With a vast area to cover and a large diversity of bat species, building a picture of current bat health and conservation needs across western North America is a major undertaking. WCS and its partners are grateful to receive additional funding from the U.S. Fish and Wildlife Service to extend an existing research effort to Canada to include continental-scale variation in bat ecology.
“This critical funding will help us better understand the key geographic differences in bat physiology and potential disease pathways, which will in turn, help us to develop regionally tailored responses and ongoing monitoring efforts,” explained Dr. Liam McGuire, the project’s lead physiologist at Texas Tech University.
Jeremy Coleman, National White-Nose Syndrome Coordinator at the U.S. Fish and Wildlife Service said, “As White-nose Syndrome spreads west, anticipating how western bats will respond to the disease is of utmost importance. The work by WCS and its partners will help determine where management efforts will be most needed and what actions will produce the greatest benefit to bats.”
This work is already being advanced across western North America by a multi-disciplinary scientific team that combines expertise in disease ecology, bat ecology, bat physiology, mathematical modeling, and landscape ecology. The effort on the U.S. side is being funded by the government’s Strategic Environmental Research and Development Program. In Canada, the project has received initial funding from the Alberta Conservation Association, BC Ministry of Forests Lands and Natural Resource Operations, and Waneta Terrestrial Compensation Program.
“Bats are hugely important to our economy. They are the leading consumer of nighttime insects and if populations plunge as they have in the east, we could see rising damage to crops and forests as insect populations increase in the absence of bats,” Ms. Yvonne Dzal, a researcher with the Bat Lab at the University of Winnipeg, who will be joining the team this fall, says.
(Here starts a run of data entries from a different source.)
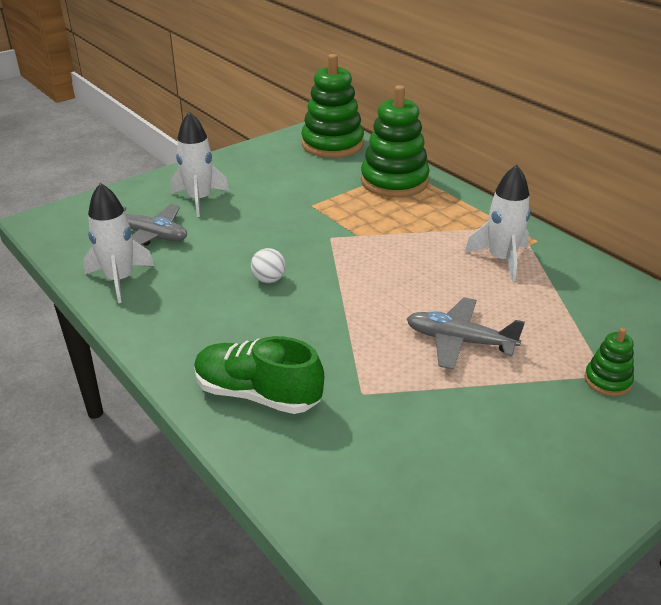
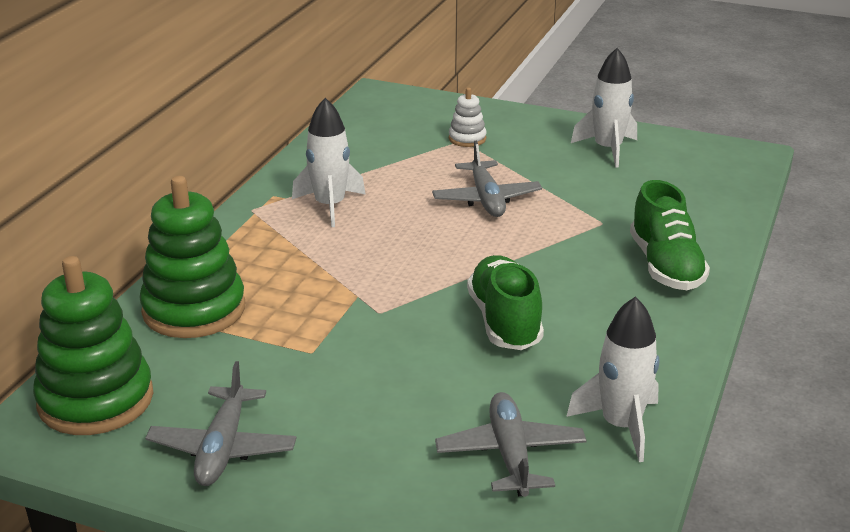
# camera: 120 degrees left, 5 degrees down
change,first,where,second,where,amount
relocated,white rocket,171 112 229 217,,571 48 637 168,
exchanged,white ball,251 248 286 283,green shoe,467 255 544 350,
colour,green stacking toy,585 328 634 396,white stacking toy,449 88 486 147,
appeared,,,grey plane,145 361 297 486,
“We still have a massive amount to learn about western bats and not a lot of time to do it,” says Dr. Sarah Olson, an Associate Director of Wildlife Health with WCS and principle investigator involved in the Canadian and American projects. “Every research and conservation dollar helps us get one step ahead in the race against WNS. The clock is ticking and we need to be better prepared for what could be a major ecological and economic disruption.”
This fall, the additional funding will support field work in Canada to collect baseline data to help predict which bats will survive WNS.